All in all though I don’t think that’s a bad way to envision my cancer. A lot of people believe a very helpful technique in battling cancer is to meditate your way to healing; I’m among them. I think your mind is an extraordinarily important tool in battling any disease, and I try to spend time everyday meditating on becoming fit, optimally healthy and tumor free. When I imagine my immune system fighting the cancer cells I see them as big feet dancing away on the bubble wrap, popping bubbles all around and freeing up my healthy bones, or sometimes I see them as little soldiers with spears wandering through a field of purple bubbles, popping massive amounts of them at a time and freeing the healthy white bones underneath. It makes it all kind of fun in a way I guess. I imagine a lot of other things depending on what side effects I’m feeling from the chemo, but those are my primary imaginings when I’m in tumor fighting mode. I guess I never see it as anything that could fight back. One guy at Crazy Sexy Life said he imagines the tumor cells as blobby and dumb, and I guess I see them that way too.
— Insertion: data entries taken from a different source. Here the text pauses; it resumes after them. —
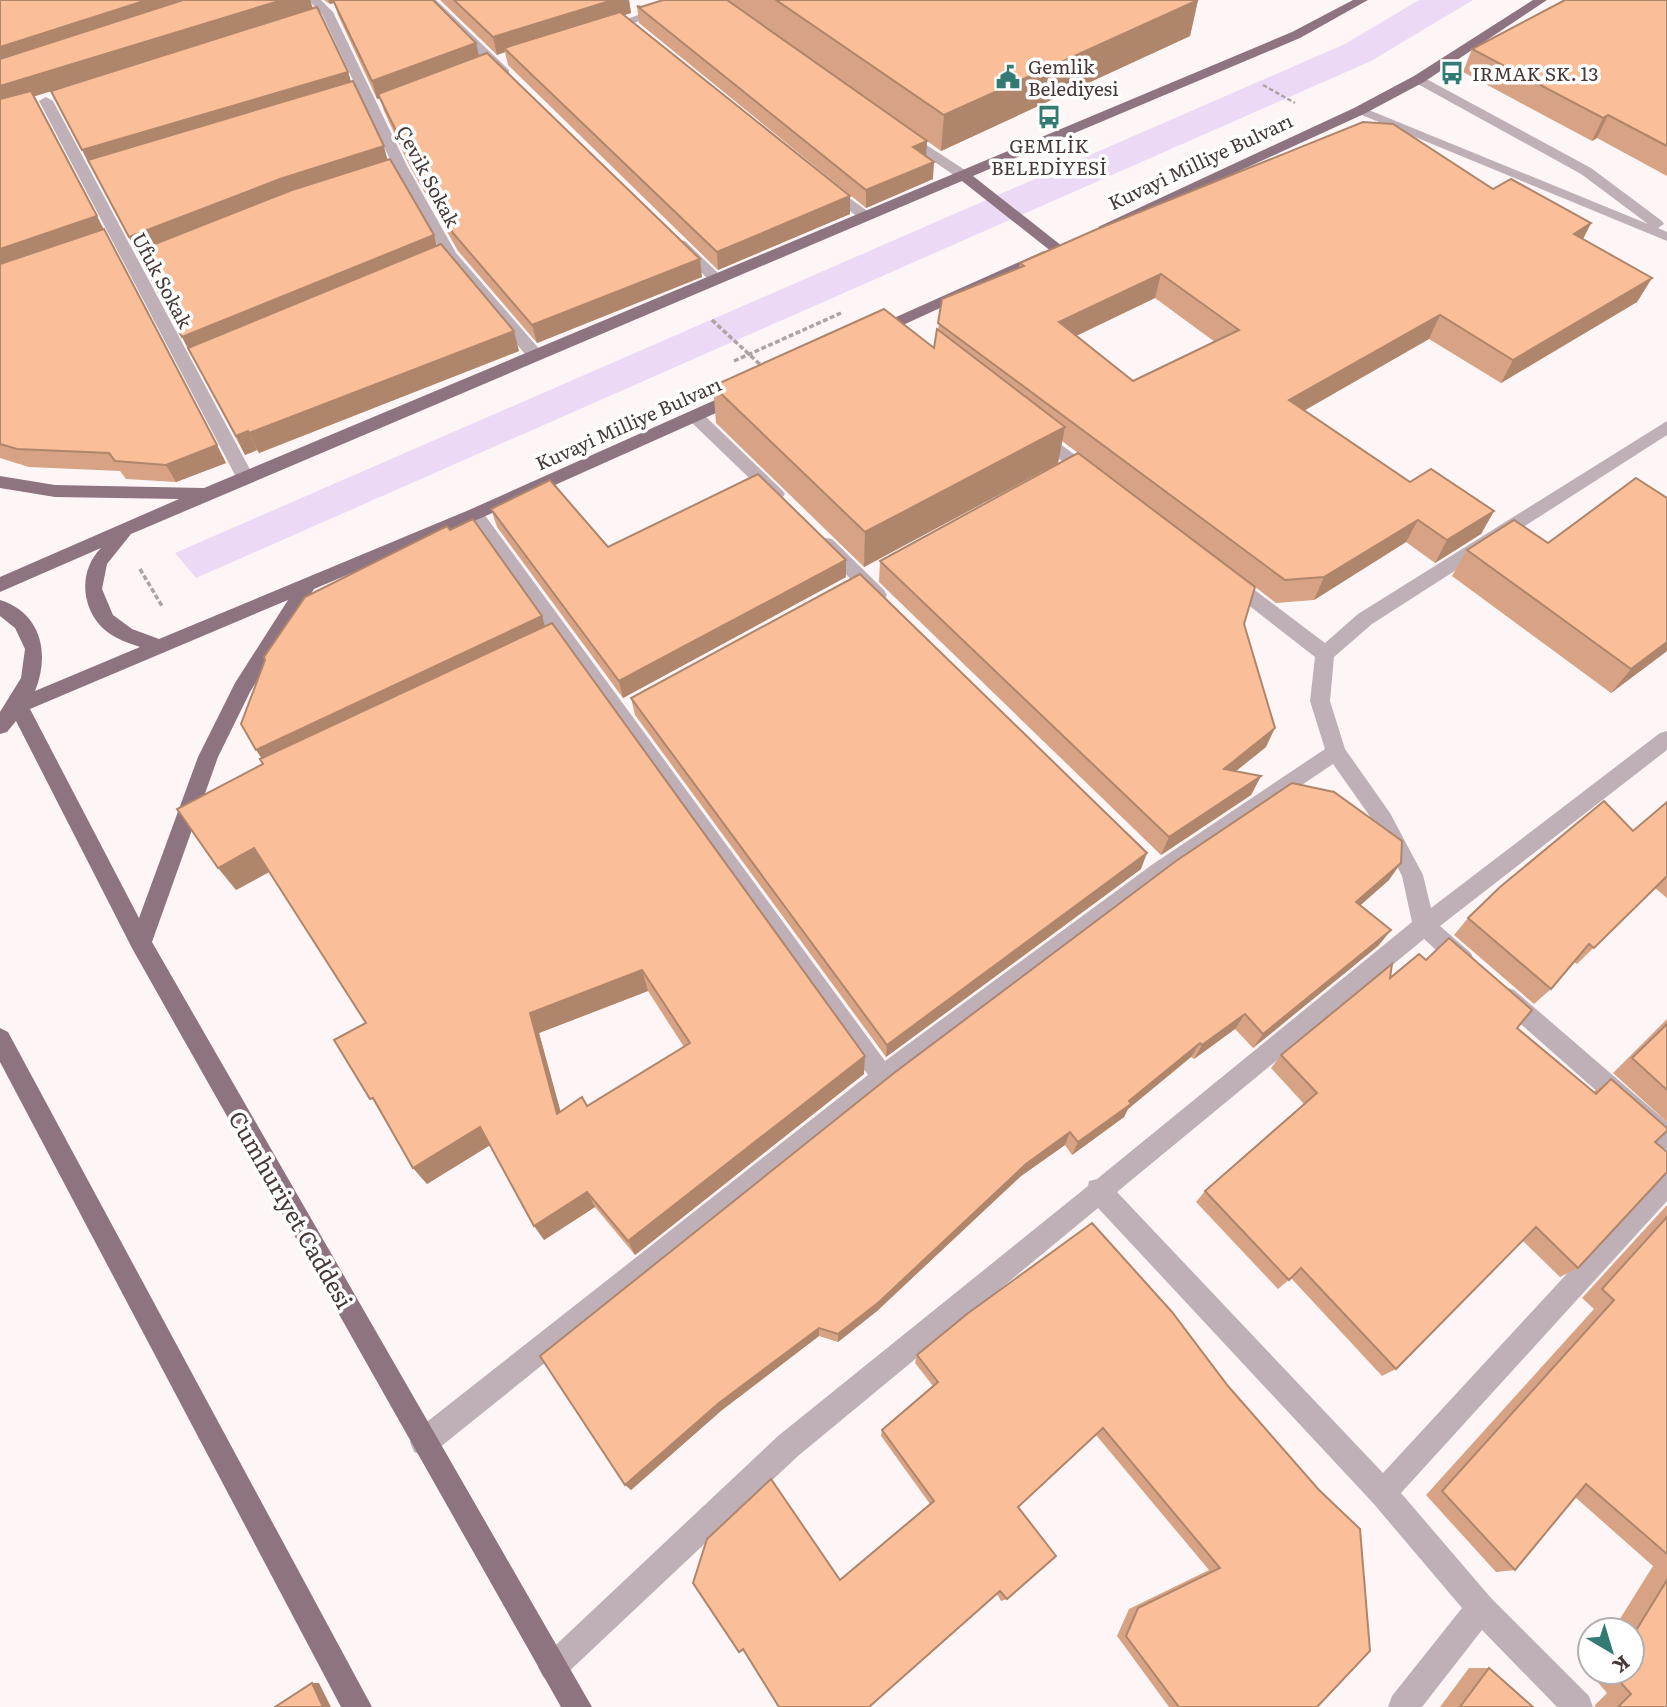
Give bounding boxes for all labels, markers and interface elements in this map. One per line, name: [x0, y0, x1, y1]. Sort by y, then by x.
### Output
place label: Gemlik Belediyesi: [1028, 52, 1119, 102]
bus stop icon: IRMAK SK. 13: [1438, 59, 1466, 87]
place label: IRMAK SK. 13: [1472, 59, 1599, 87]
public building icon: Gemlik Belediyesi: [994, 63, 1022, 91]
bus stop icon: GEMLİK BELEDİYESİ: [1035, 103, 1063, 131]
street label: Kuvayi Milliye Bulvarı: [1103, 106, 1297, 216]
street label: Çevik Sokak: [390, 120, 468, 232]
place label: GEMLİK BELEDİYESİ: [991, 131, 1107, 181]
street label: Ufuk Sokak: [126, 227, 200, 333]
street label: Kuvayi Milliye Bulvarı: [531, 369, 725, 477]
street label: Cumhuriyet Caddesi: [221, 1104, 363, 1314]
north arrow: [1576, 1616, 1646, 1686]
text: K: [1608, 1650, 1637, 1681]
Not intentionally malicious, just too dumb to know they’re doing anything harmful.
One other thing when talking to the doctor today that kind of I think emphasizes a very different sort of view of life that I have been blessed to have and have never thought about… My mother was with me today and she was asking why I got this, and the doctor was saying not to think of it as some sort of punishment from God or something along those lines. He said some things are just random and bad things unfortunately do happen to good people. I guess my view of life is totally different from that way of thinking. I have never thought that life was supposed to be smooth sailing on glassy calm waters. To me, life is about lessons that we need to learn in order to grow spiritually. The challenges you face are the things that teach you the most about yourself, those around you, and life in general. Cancer isn’t pleasant, but since I have it, I won’t miss out on the lessons it’s there to provide. I know it can be hard to see unpleasant things as a blessing sometimes, but for me personally, I can’t see them as anything else; it’s what keeps me optimistic and gives me the strength to believe I will be healthy again.
Anyway, enough philosopy. Tomorrow is the CHOP portion of R-CHOP, and I’ll need my rest for that. The doctor thinks a lot of the trouble I had this time was a result of my having suffered strep throat, so hopefully this time goes better. I’m still on the antibiotics for strep, so I hope so too. Goodbye tumor, by April 21, you will be a distant memory.